Dr. Scott Nowicki — one of the lead NASA scientists behind drone mapping Mars — not only piloted the quadcopters and captured the images, but he will also lead the charge in analysis. These scientists are the best in the world for these types of applications, and without outside funding would be out of reach for the IPG.

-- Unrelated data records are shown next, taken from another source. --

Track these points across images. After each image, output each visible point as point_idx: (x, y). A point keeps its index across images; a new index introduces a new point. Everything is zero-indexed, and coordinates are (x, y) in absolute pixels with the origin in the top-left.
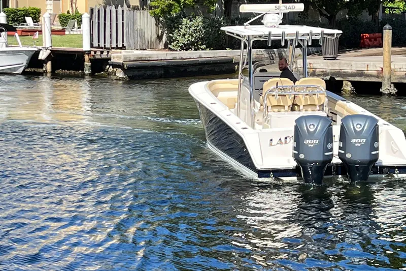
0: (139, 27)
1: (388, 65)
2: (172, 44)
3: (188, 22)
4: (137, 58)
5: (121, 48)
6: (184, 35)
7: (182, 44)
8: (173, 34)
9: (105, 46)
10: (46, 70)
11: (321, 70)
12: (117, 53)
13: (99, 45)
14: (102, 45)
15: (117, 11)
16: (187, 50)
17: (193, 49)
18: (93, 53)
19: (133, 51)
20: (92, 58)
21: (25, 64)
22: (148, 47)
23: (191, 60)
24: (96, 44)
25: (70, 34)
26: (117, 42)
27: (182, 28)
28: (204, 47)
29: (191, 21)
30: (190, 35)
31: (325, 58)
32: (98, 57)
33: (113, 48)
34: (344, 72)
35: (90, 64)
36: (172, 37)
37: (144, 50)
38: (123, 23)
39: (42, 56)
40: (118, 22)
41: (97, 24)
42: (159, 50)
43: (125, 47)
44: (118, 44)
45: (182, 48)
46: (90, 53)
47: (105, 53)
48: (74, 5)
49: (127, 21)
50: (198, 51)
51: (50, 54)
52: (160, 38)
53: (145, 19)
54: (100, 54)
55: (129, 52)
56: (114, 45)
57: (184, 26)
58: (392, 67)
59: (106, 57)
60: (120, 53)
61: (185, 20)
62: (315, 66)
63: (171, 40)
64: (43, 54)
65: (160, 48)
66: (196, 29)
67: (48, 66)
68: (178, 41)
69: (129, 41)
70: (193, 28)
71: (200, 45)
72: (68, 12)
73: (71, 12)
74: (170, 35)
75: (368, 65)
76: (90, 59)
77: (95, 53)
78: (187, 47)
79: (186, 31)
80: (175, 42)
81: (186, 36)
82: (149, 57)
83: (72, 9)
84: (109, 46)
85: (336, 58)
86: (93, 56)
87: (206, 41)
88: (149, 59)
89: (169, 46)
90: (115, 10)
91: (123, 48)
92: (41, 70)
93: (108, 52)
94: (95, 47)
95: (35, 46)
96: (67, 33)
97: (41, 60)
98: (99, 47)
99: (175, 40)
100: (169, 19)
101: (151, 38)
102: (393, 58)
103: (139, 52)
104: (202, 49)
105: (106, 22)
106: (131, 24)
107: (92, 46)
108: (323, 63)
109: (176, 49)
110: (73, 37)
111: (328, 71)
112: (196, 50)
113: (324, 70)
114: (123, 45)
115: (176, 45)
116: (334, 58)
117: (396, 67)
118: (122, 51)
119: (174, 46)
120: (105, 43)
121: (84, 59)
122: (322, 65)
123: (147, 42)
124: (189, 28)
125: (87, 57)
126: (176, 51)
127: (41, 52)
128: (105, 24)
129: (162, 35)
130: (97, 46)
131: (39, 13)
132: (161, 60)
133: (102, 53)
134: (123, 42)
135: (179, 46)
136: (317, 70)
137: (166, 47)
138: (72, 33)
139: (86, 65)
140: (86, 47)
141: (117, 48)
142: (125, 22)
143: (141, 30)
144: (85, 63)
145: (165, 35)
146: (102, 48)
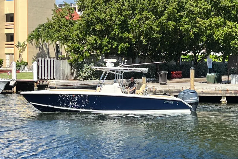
0: (62, 69)
1: (193, 87)
2: (79, 77)
3: (87, 66)
4: (63, 84)
5: (53, 79)
6: (85, 72)
7: (84, 77)
8: (79, 72)
9: (44, 78)
10: (13, 91)
11: (159, 90)
12: (51, 82)
13: (42, 78)
14: (43, 78)
15: (50, 61)
16: (86, 80)
17: (90, 79)
18: (38, 82)
19: (59, 80)
20: (38, 84)
21: (3, 88)
22: (66, 79)
23: (89, 85)
24: (40, 77)
25: (21, 72)
26: (51, 76)
27: (84, 69)
28: (95, 78)
29: (88, 65)
30: (88, 72)
31: (161, 84)
32: (41, 84)
33: (49, 79)
34: (171, 91)
35: (37, 87)
36: (78, 74)
37: (64, 80)
38: (54, 67)
39: (12, 84)
40: (51, 66)
41: (41, 67)
42: (72, 80)
43: (55, 79)
44: (51, 77)
45: (84, 79)
46: (37, 82)
47: (45, 82)
48: (21, 57)
49: (55, 65)
50: (92, 80)
51: (16, 83)
52: (72, 74)
53: (65, 64)
54: (42, 82)
55: (57, 81)
56: (49, 78)
57: (85, 68)
58: (195, 88)
59: (45, 84)
60: (53, 82)
61: (85, 65)
62: (156, 87)
63: (78, 75)
64: (12, 83)
65: (72, 79)
66: (91, 70)
67: (15, 89)
68: (82, 75)
69: (57, 76)
70: (90, 69)
71: (93, 77)
72: (18, 61)
73: (19, 61)
74: (78, 72)
75: (183, 87)
76: (37, 85)
77: (40, 82)
78: (87, 78)
79: (86, 71)
80: (81, 76)
81: (86, 73)
82: (69, 84)
83: (20, 59)
84: (47, 79)
85: (166, 83)
86: (39, 83)
87: (96, 75)
88: (69, 85)
89: (77, 78)
90: (50, 60)
91: (54, 79)
92: (10, 91)
93: (46, 81)
94: (40, 79)
95: (8, 79)
96: (20, 72)
97: (11, 86)
98: (41, 79)
99: (80, 75)
100: (77, 65)
101: (68, 74)
102: (195, 83)
103: (63, 81)
104: (94, 80)
105: (45, 66)
106: (58, 67)
107: (38, 78)
108: (160, 86)
109: (81, 79)
110: (24, 74)
111: (163, 90)
112: (91, 80)
113: (161, 90)
114: (54, 78)
115: (81, 77)
116: (165, 84)
117: (197, 88)
118: (54, 81)
119: (80, 78)
120: (44, 77)
121: (34, 85)
122: (159, 87)
123: (66, 76)
124: (88, 69)
125: (35, 84)
126: (81, 80)
127: (11, 82)
128: (45, 67)
129: (73, 72)
130: (41, 78)
131: (3, 61)
132: (75, 85)
133: (43, 82)
134: (54, 76)
135: (83, 78)
136: (157, 90)
137: (76, 78)
138: (22, 72)
139: (35, 88)
140: (35, 79)
141: (51, 79)
142: (54, 66)
143: (63, 70)
144: (35, 87)
145: (75, 72)
146: (43, 79)
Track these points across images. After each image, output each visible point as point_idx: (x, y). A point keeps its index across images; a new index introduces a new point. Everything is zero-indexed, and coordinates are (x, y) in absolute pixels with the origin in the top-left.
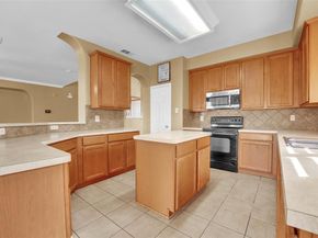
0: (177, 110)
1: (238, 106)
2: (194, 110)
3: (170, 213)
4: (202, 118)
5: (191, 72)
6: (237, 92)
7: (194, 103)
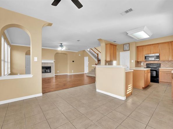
0: (132, 61)
1: (159, 59)
2: (139, 61)
3: (143, 88)
4: (142, 64)
5: (137, 47)
6: (158, 54)
7: (139, 58)
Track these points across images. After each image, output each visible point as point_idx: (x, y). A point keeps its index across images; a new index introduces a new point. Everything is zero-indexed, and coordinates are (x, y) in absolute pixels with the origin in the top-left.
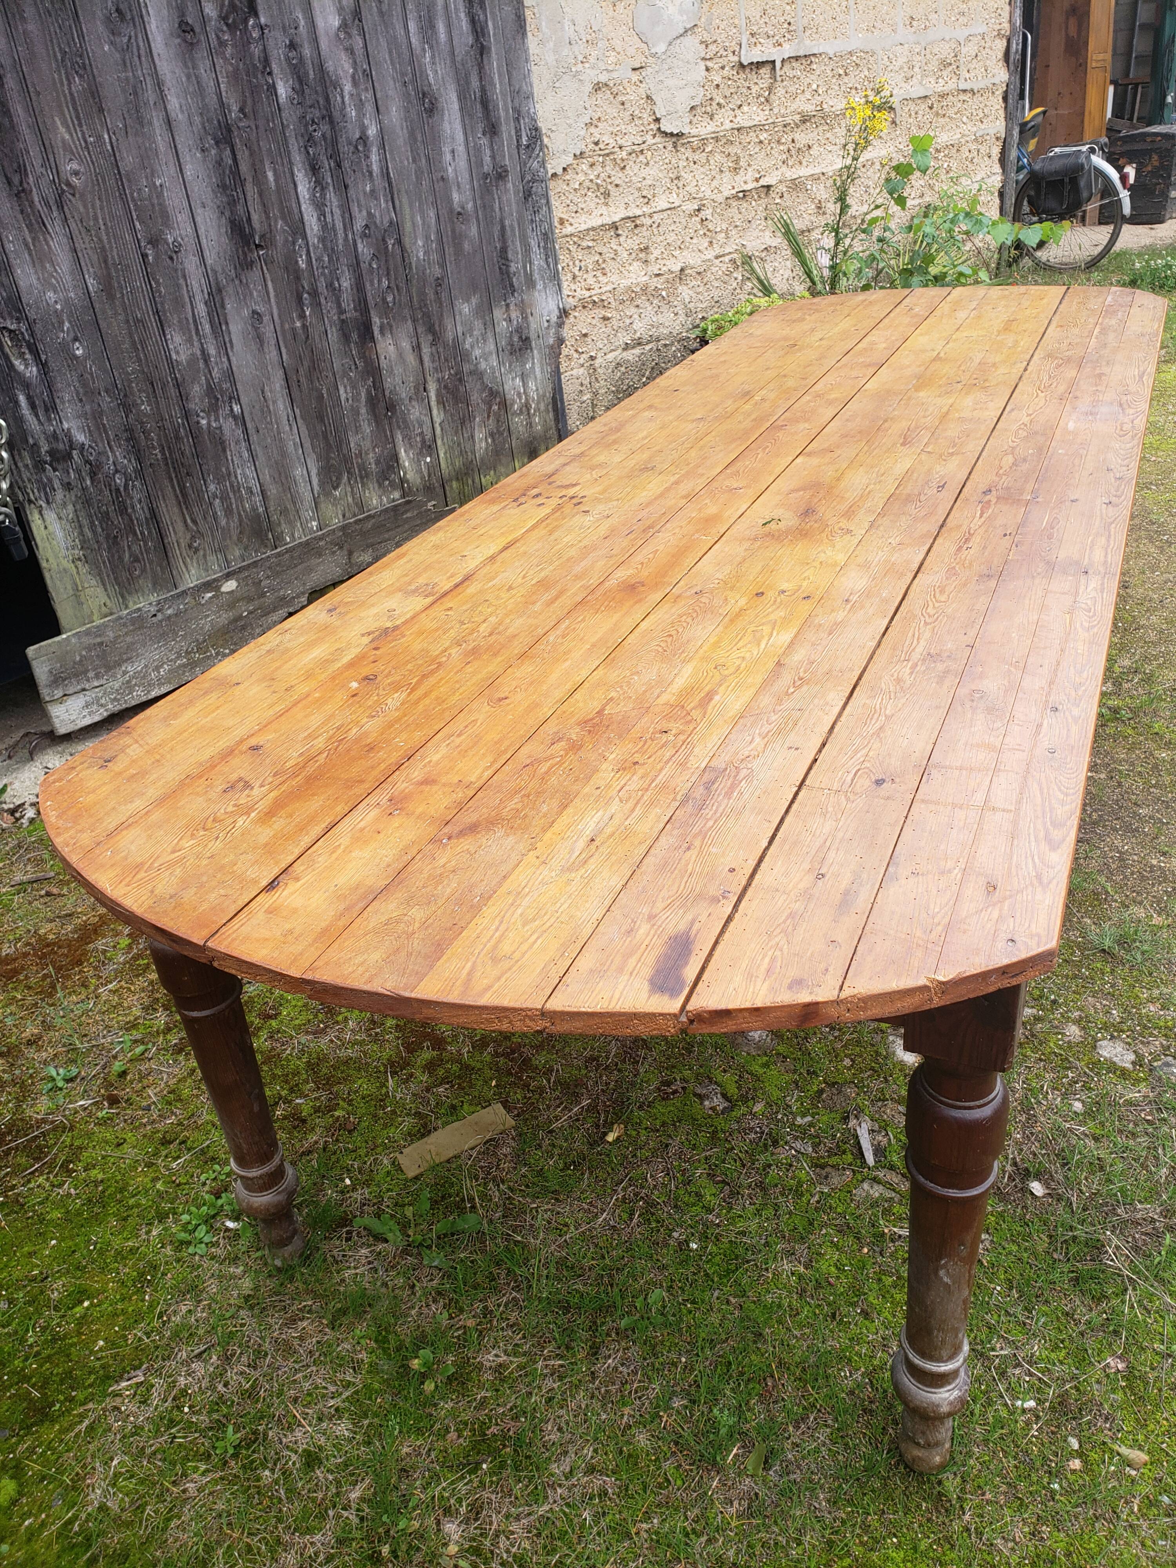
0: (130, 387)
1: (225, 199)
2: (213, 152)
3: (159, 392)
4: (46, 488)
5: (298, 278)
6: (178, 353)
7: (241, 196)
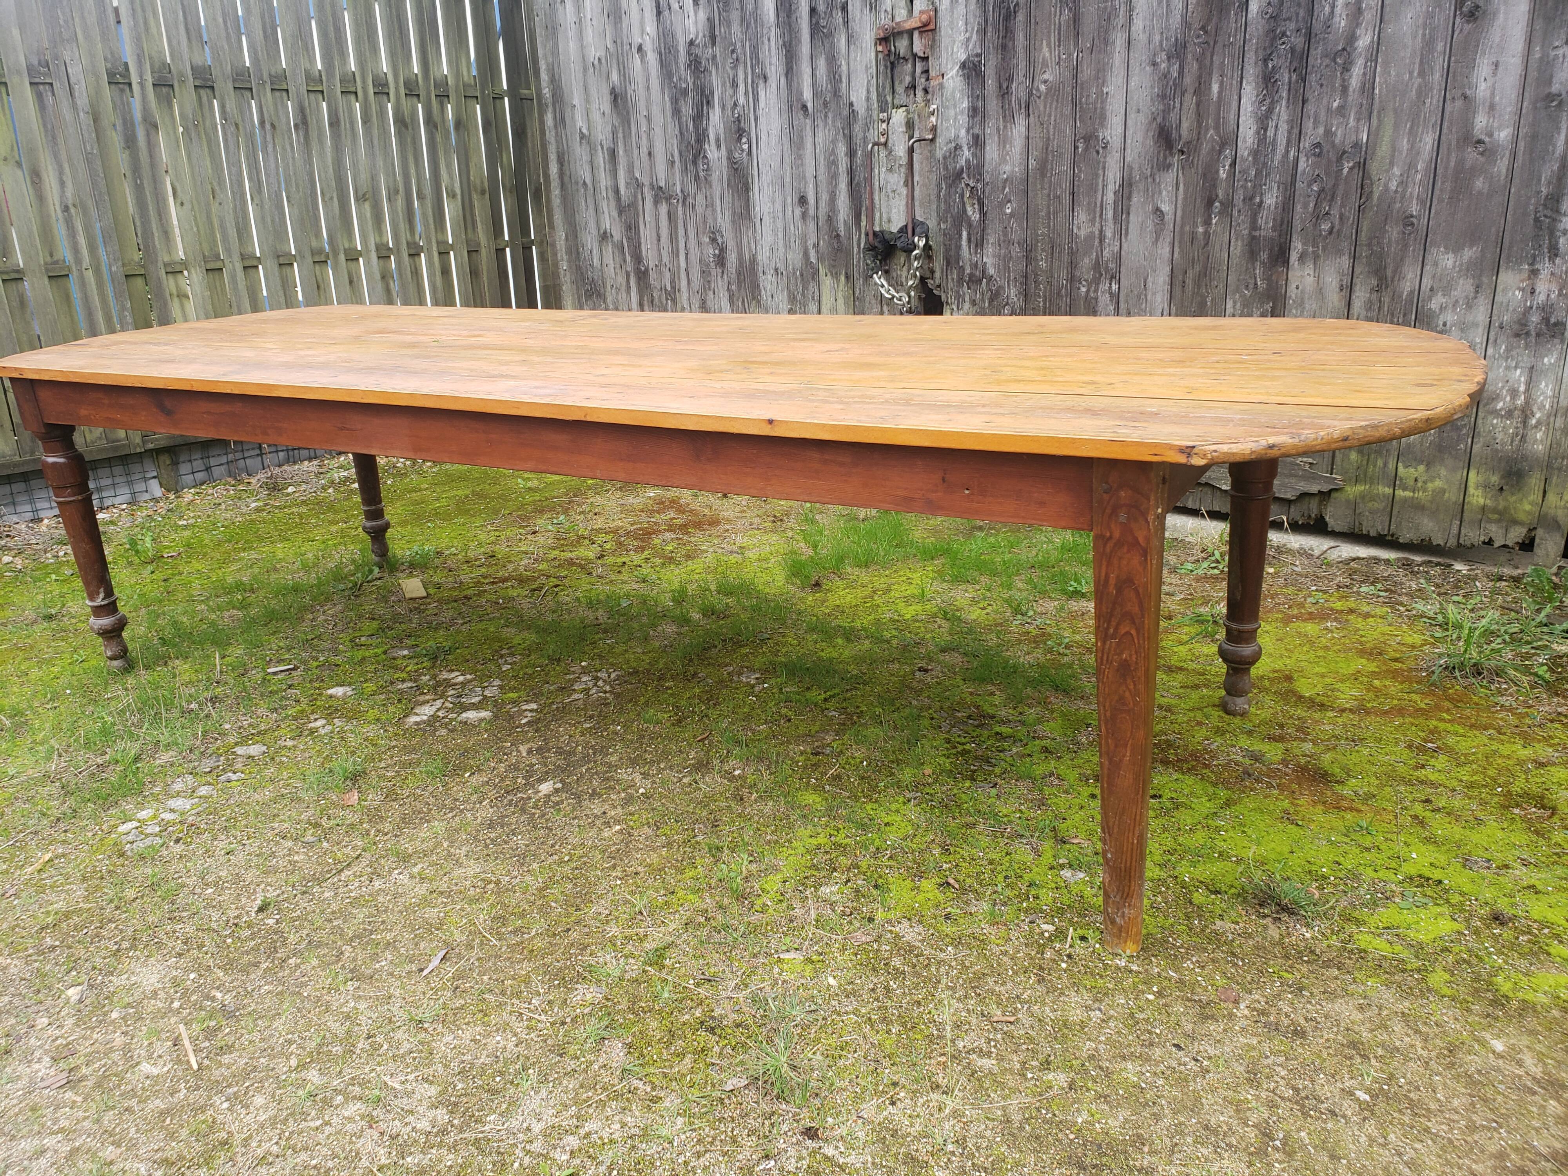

“On one joint expedition in 2009 I found an 80 to 90% quite complete medium-sized terepod, a carnivore dinosaur,” Chinzo tells me, trying to underscore the potential value of this new technology. The problem was the team discovered the specimen on the second week of an expedition only funded for two weeks, forcing everyone to rush to excavate the skeleton in time. “The whole first week we kind of wasted, but in the middle of the second week someone finds the good stuff, and then everyone has to quickly do their work before the expedition finishes,” he says, frowning deeply. “This happens a lot.”